Un esfuerzo inútil
- miércoles 06 de junio de 2012 - 12:00 AM
‘Dale, chino. Chino, dale. Acuérdate de que yo estoy dispuesta, además mi marido era un indio’. Así le decía Namibia a su patrón, un chino comerciante y de mediana edad, quien le había dado trabajo en su casa tras ella hablarle de su necesidad económica.
El chino apartó el vaso de jugo de papaya, primer alimento que a diario ingería, según él, para mantener el buen funcionamiento de sus vísceras. ‘Chino tener esposa allá lejos, ella va a venir, además chino no sabe hacer feliz a mujer de mucha carne, tú muy grande y ancha’, le repitió una vez más.
‘Pero dale, chino, cuando tu mujer venga yo me voy. Tú sabes que esa vaina es flexible, se adapta a todos los tamaños’. El hijo de la tierra de Confucio trató de encontrar en su idioma la traducción correcta, pero no pudo, por lo que terminó de tomarse su jugo y se fue, dejando a la exuberante Namibia sola con sus ardores.
Un rato después, en el calor del mediodía, se puso ropa ligera, la cual destacaba sus caderas y nalgas como altares, que clamaban por una atención del chino.
Le sirvió el almuerzo en silencio y se sentó a acompañarlo.
‘Tú cocinas sabroso’, le dijo el chino cuando le pidió más comida.
‘Chino, yo todo lo hago sabroso, dale, vamos a mi cuarto, a esta hora nadie viene a la tienda’, pidió la sensual mujer, cuyo antojo por el chino crecía día a día.
‘Aproveche que no hay clientes y barra bien la tienda, pásele el trapeador con bastante cloro’, fue la respuesta nada sensual del chino.
En esa dinámica de pedir ella y negarse él pasaron varios meses hasta que una tarde él la encontró llorando mientras doblaba la ropa lavada por ella misma.
No le dijo nada, pero con mucha ternura sacó su clásica toallita, blanca y de rayas multicolores, y le secó las lágrimas mientras le decía: ‘Si necesita plata, avisar, chino la puede ayudar’.
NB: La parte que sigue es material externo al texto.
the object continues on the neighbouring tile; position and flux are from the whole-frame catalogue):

El gesto sacó de cuajo todas las ganas que Namibia había guardado en sus entrañas de mujer ardiente, herencia de sus ancestros africanos.
Y con rapidez, como quien sabe que es ahora o nunca, se desprendió violentamente de su vestuario. Y así, tal como llegó al mundo 35 años atrás, se acostó sobre la mesa cercana y jaló al de la raza milenaria, que aún no salía de su sorpresa.
Pese a estar sorprendido, el chino pudo pronunciar su argumento de siempre: ‘Chino no sabe, chino no sabe qué hacer con tanta carne, esposa de chino venir pronto’.
Pero el olor a mujer dispuesta, a mujer con el ímpetu forjado en el mismo corazón de África, le hirió la nariz y le hurgó con tanta fuerza los sentidos que se le vino abajo el argumento de siempre.
Fue el momento que Namibia aprovechó para atraerlo hacia ella sin dejar de decirle: ‘Dale, chino, chino dale’.
‘Hey, chino, abre que llegó el carro del gas’, gritaban afuera varios clientes y los encargados del camión surtidor.
El hijo del país de la seda intentó levantarse, pero Namibia recurrió al poder de sus piernas y lo amarró literalmente. Fue cosa de segundos, porque casi enseguida se escucharon en la parte de afuera voces que hablaban en mandarín. El chino, que aún no había visto acción, se levantó violentamente, indiferente a los gritos de: ‘dale, chino. Chino dale’.
Namibia se levantó a perseguirlo, pero ya el hombre se había puesto la única pieza que se había quitado: el suéter, y con cara de mil demonios le dijo en perfecto español: ‘Vístase y no venga más a trabajar. Mande a sus hijos mañana a buscar su liquidación’.
Namibia salió apresurada por la parte de atrás, tal como se lo indicó el patrón, pero antes le dijo, en el español de Panamá: ‘Tú perdiste, chino macaco, la vétera c… seca esa no tiene mejengue’.